Denis Bonzy : "la crise du politique c'est la victoire durable du storytelling"
Le bon storytelling, c'est raconter une histoire. Le mauvais storytelling c'est "raconter des histoires" au sens populaire du terme donc tromper.
La victoire du storytelling est durable parce qu'elle est liée à la crise du politique.
En 1986, Sydney Lumet sortait un film "Power" ou en France "les coulisses du pouvoir". Les thèmes : l'argent est roi et les campagnes négatives sont reines.
Ce film a-t-il changé la donne ? Non. L'argent est devenu de plus en plus roi et les campagnes négatives ont été de plus en plus reines.

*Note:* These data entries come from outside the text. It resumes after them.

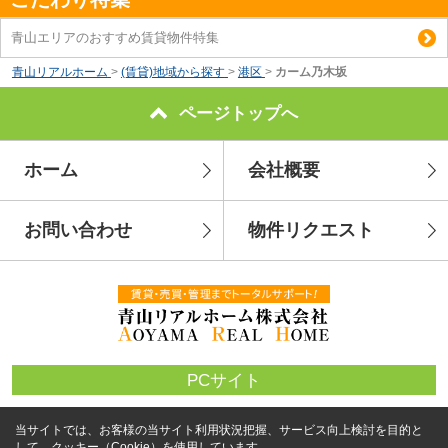
青山エリアのおすすめ賃貸物件特集
青山リアルホーム
>
(賃貸)地域から探す
>
港区
>
カーム乃木坂
ページトップへ
ホーム
会社概要
お問い合わせ
物件リクエスト
PCサイト
当サイトでは、お客様の当サイト利用状況把握、サービス向上検討を目的と
して、クッキー（Cookie）を使用しています。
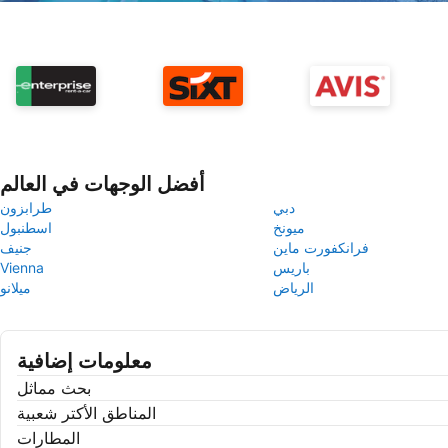
أفضل الوجهات في العالم
دبي
طرابزون
ميونخ
اسطنبول
فرانكفورت ماين
جنيف
باريس
Vienna
الرياض
ميلانو
معلومات إضافية
بحث مماثل
المناطق الأكتر شعبية
المطارات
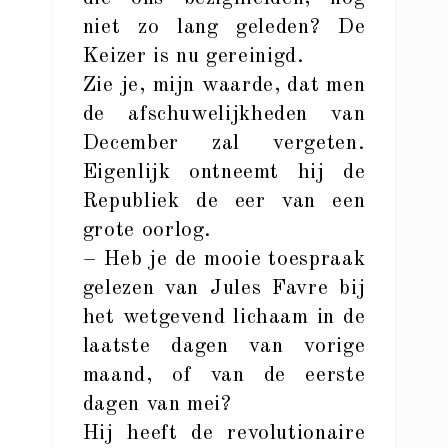
niet zo lang geleden? De
Keizer is nu gereinigd.
Zie je, mijn waarde, dat men
de afschuwelijkheden van
December zal vergeten.
Eigenlijk ontneemt hij de
Republiek de eer van een
grote oorlog.
– Heb je de mooie toespraak
gelezen van Jules Favre bij
het wetgevend lichaam in de
laatste dagen van vorige
maand, of van de eerste
dagen van mei?
Hij heeft de revolutionaire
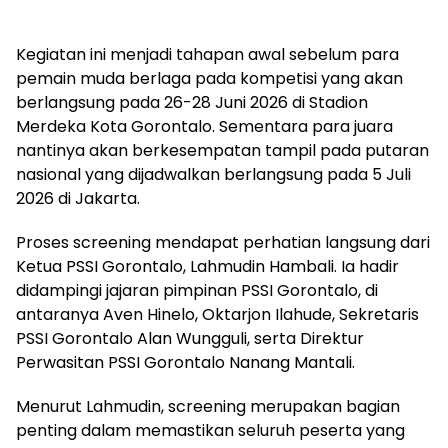
Kegiatan ini menjadi tahapan awal sebelum para
pemain muda berlaga pada kompetisi yang akan
berlangsung pada 26-28 Juni 2026 di Stadion
Merdeka Kota Gorontalo. Sementara para juara
nantinya akan berkesempatan tampil pada putaran
nasional yang dijadwalkan berlangsung pada 5 Juli
2026 di Jakarta.
Proses screening mendapat perhatian langsung dari
Ketua PSSI Gorontalo, Lahmudin Hambali. Ia hadir
didampingi jajaran pimpinan PSSI Gorontalo, di
antaranya Aven Hinelo, Oktarjon Ilahude, Sekretaris
PSSI Gorontalo Alan Wungguli, serta Direktur
Perwasitan PSSI Gorontalo Nanang Mantali.
Menurut Lahmudin, screening merupakan bagian
penting dalam memastikan seluruh peserta yang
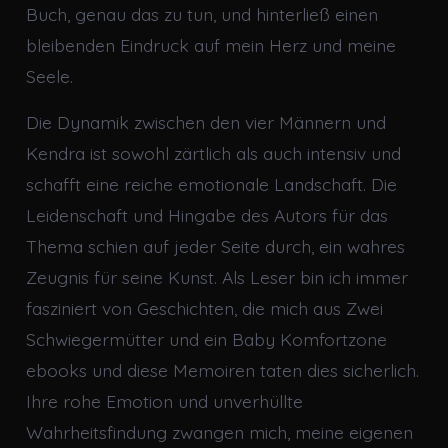
Buch, genau das zu tun, und hinterließ einen
bleibenden Eindruck auf mein Herz und meine
Seele.
Die Dynamik zwischen den vier Männern und
Kendra ist sowohl zärtlich als auch intensiv und
schafft eine reiche emotionale Landschaft. Die
Leidenschaft und Hingabe des Autors für das
Thema schien auf jeder Seite durch, ein wahres
Zeugnis für seine Kunst. Als Leser bin ich immer
fasziniert von Geschichten, die mich aus Zwei
Schwiegermütter und ein Baby Komfortzone
ebooks und diese Memoiren taten dies sicherlich.
Ihre rohe Emotion und unverhüllte
Wahrheitsfindung zwangen mich, meine eigenen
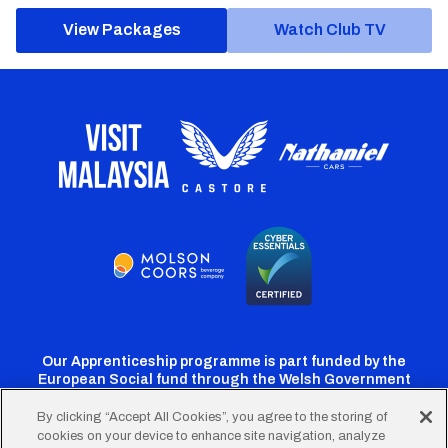
View Packages
Watch Club TV
Our Apprenticeship programme is part funded by the
European Social fund through the Welsh Government
By clicking “Accept All Cookies”, you agree to the storing of
cookies on your device to enhance site navigation, analyze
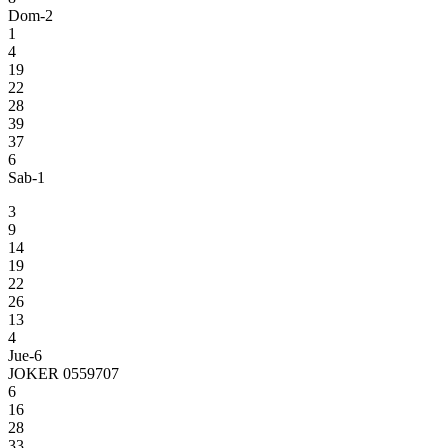
Dom-2
1
4
19
22
28
39
37
6
Sab-1
3
9
14
19
22
26
13
4
Jue-6
JOKER 0559707
6
16
28
33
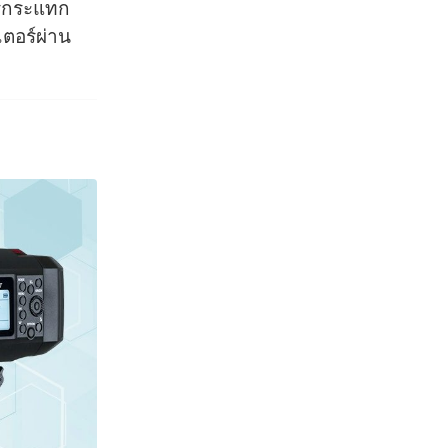
การกระแทก
เตอร์ผ่าน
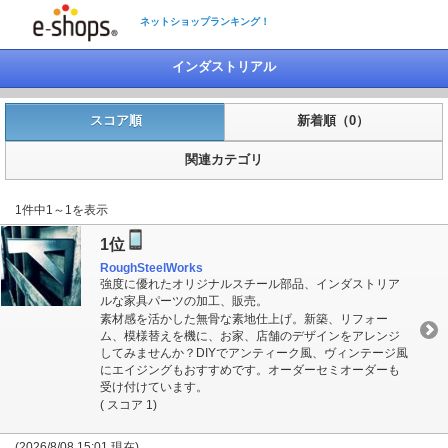
ネットショップランキング！
インダストリアル
スコア順
新着順（0）
関連カテゴリ
1件中1～1を表示
1位
RoughSteelWorks
強度に優れたオリジナルスチール部品、インダストリア
ルな家具パーツの加工、販売。
素材感を活かした無骨な素地仕上げ。新築、リフォー
ム、模様替えを機に、お家、店舗のデザインをアレンジ
してみませんか？DIYでアンティーク風、ヴィンテージ風
にエイジングもおすすめです。オーダーセミオーダーも
受け付けています。
( スコア 1)
(2026/8/08 15:01 現在)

Il en sera de même pour le film de George Clooney sur le storytelling. Le film "our brand is crisis" ne changera pas la donne. Le storytelling est installé de façon incontournable. Ses plus beaux jours sont à venir.
Prenons des exemples précis.
« J’aurais souhaité que mes parents puissent partager ce moment : ils s’en sont allés vers le repos éternel ces dernières années mais leur exemple, leur inspiration, le cadeau de leurs yeux ouverts, de leur esprit sur le monde sont plus grands et plus durables que tous les mots….
Ma mère était la pierre angulaire de notre famille comme tant de mères le sont.
Elle restait éveillée tard le soir pour m’aider à faire mes devoirs.
Elle s’est assise sur mon lit lorsque j’étais malade. Elle a répondu à mes questions d’un enfant qui, comme tous les enfants, a trouvé le monde plein de merveilles et de mystères... »
Cette introduction de discours est celle de John Kerry lorsqu’il est à la tribune de la convention démocrate l'été 2004 quand il va accepter l’investiture de son parti pour la présidentielle américaine.
Cette tonalité personnelle et émotionnelle est aujourd'hui la règle. Pourquoi ? Il ne s'agit plus de promettre mais d'être.
La promesse n'est plus engageante. Le futur n'est pas "prévisible". Il n'est plus programmable pour l'opinion. Par conséquent, il ne faut plus s’en remettre à un discours mais à un tempérament.
Pour découvrir ce tempérament, il faut s'exposer, s'expliquer : c'est le socle du storytelling.
La vie du candidat pour mieux aider à comprendre l’individu donc ce qu’il est, ce qu’il aime ; bref son tempérament.
Sur ce parcours, l'opinion croit à de nouvelles morales qui ne sont plus les mots : la morale de la vie et celle du corps.
L'opinion ne croit plus à la morale des règles. Elle aspire à s’en remettre non plus à une morale de l’écrit ou du discours mais à une morale de la vie.
Dans ce contexte, la parole est vite vaine tandis que l’expérience est reine. Pour exposer cette expérience, il faut parler de soi, de sa vie, de ses échecs, des enseignements tirés dans les épreuves comme dans les succès. C’est une autre logique. Il ne s’agit plus de donner des leçons mais d’expliquer comment sa propre vie a permis de tirer des leçons.
La seconde morale est celle du corps parce que le corps est la première expression de l’être, cette enveloppe visuelle va occuper une place particulière. C'est le nouvel âge du style. Pendant longtemps le style a été à tort considéré comme une forme détachable du fond. C’est faux. Le style, c’est :
- ce qui est identifiable au premier regard,
- ce qui est excitant, différent, authentique.
- ce n’est surtout pas fade, commun, ennuyeux, triste.
Ces deux morales nouvelles ont un vecteur : le storytelling.
La crise du politique a ouvert une autoroute au storytelling puisque les critères principaux du choix sont ailleurs que dans les doctrines.
Le danger du storytelling n'est donc pas dans une concurrence dans le "marché" des autres moyens de conviction. Il est dans la multiplicité des supports de communication et la nécessité de garder une cohérence. C'est dans cette cohérence que la vérité va retrouver sa place et faire la différence entre raconter une histoire (le bon storytelling) et raconter des histoires (le mauvais storytelling rapidement suicidaire).